Des températures élevées peuvent effacer les passages des migrations d’hydrocarbures
enregistrées par exemple dans les inclusions fluides. Dans le cas des roches-mères du
Rhétien-Hettangien (Formation des « Dolomie de Carcans »), les hydrocarbures issus de sa maturation
auraient pu migrer avant la seconde phase de rifting au Kimméridgien. Les roches-mères de
l’Aptien-Cénomanien (hyper-extension) ont subi des températures élevées (Figure 58) et pour
les roches-mères correspondant au Crétacé supérieur (pré-compression), auraient subi le même
sort que les précédentes par le maintien de températures élevées discuté plus haut (Figure 58).

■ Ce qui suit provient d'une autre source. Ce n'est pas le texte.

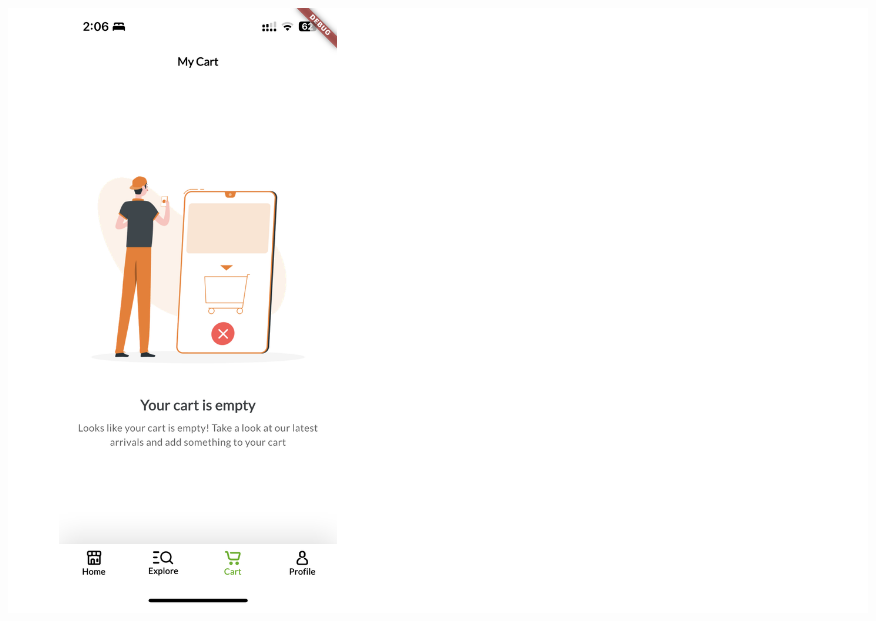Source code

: <img src="https://github.com/Shashank02051997/QuickMart-Flutter/blob/master/screenshots/screen_shot_16.png" height="600" width="300" hspace="40">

Dans le cas où ces roches-mères auraient produites des hydrocarbures, ces derniers auraient
probablement migré (expulsé de leur piège) lors du début de la phase de compression
Pyrénéenne.
Figure 58 : Occurrences de roches-mères dans les séries mésozoïques en lien avec l’évolution des T°C d’homogénéisation des ciments et de la cristallisation de ces derniers dans les Chaînons Béarnais au cours du temps.